🤖 AI Summary
To address low identity fidelity and poor background consistency in subject-driven image generation for multi-subject complex scenes, this paper proposes a video-derived data construction paradigm grounded in cross-frame identity priors. We design a four-stage pipeline integrating diversity-aware pairing with vision-language model (VLM)-driven category consensus, local localization, and verification. To enhance controllability and fidelity, we introduce segmentation-map-guided outpainting, bounding-box-guided inpainting, geometry-aware enhancement, and irregular-boundary erosion. Furthermore, we establish the first large-scale benchmark dedicated to multi-subject generation and editing. Experiments demonstrate that our method significantly improves identity consistency and scene complexity modeling, achieving state-of-the-art performance on both multi-subject generation and editing tasks.
📝 Abstract
Despite the promising progress in subject-driven image generation, current models often deviate from the reference identities and struggle in complex scenes with multiple subjects. To address this challenge, we introduce OpenSubject, a video-derived large-scale corpus with 2.5M samples and 4.35M images for subject-driven generation and manipulation. The dataset is built with a four-stage pipeline that exploits cross-frame identity priors. (i) Video Curation. We apply resolution and aesthetic filtering to obtain high-quality clips. (ii) Cross-Frame Subject Mining and Pairing. We utilize vision-language model (VLM)-based category consensus, local grounding, and diversity-aware pairing to select image pairs. (iii) Identity-Preserving Reference Image Synthesis.
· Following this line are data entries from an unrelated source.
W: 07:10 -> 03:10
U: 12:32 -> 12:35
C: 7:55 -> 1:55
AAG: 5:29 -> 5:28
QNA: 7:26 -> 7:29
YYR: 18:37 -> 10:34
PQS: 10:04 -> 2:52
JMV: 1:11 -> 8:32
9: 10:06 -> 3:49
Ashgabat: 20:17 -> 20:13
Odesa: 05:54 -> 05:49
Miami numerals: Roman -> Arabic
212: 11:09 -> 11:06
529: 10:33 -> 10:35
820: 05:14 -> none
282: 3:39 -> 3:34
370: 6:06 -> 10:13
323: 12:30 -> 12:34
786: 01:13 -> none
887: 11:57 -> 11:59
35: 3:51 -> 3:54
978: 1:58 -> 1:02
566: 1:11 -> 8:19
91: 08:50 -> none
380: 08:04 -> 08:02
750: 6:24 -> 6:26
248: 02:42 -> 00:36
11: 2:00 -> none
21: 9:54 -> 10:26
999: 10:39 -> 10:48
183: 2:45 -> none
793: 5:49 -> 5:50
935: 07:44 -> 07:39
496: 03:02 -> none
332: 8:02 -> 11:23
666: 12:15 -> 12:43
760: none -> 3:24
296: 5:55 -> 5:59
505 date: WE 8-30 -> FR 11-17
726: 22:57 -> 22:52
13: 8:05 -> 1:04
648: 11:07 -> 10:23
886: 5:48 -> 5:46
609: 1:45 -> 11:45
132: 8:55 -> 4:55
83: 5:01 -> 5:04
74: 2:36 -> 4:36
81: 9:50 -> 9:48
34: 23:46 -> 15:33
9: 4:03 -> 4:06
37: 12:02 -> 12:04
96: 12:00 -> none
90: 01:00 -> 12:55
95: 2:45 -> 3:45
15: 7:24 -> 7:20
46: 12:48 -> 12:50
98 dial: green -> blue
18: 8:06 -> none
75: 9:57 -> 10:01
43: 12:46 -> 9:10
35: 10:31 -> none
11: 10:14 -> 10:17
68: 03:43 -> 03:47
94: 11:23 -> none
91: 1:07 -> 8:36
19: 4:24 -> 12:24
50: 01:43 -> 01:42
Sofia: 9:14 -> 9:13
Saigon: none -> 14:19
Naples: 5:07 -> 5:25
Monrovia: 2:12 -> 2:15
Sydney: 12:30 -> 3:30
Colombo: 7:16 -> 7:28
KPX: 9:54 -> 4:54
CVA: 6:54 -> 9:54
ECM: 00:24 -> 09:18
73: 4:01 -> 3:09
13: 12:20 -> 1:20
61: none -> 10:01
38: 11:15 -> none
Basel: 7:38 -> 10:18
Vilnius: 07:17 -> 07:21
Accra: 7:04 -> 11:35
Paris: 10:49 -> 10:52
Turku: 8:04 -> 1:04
We introduce segmentation map-guided outpainting to synthesize the input images for subject-driven generation and box-guided inpainting to generate input images for subject-driven manipulation, together with geometry-aware augmentations and irregular boundary erosion. (iv) Verification and Captioning. We utilize a VLM to validate synthesized samples, re-synthesize failed samples based on stage (iii), and then construct short and long captions. In addition, we introduce a benchmark covering subject-driven generation and manipulation, and then evaluate identity fidelity, prompt adherence, manipulation consistency, and background consistency with a VLM judge. Extensive experiments show that training with OpenSubject improves generation and manipulation performance, particularly in complex scenes.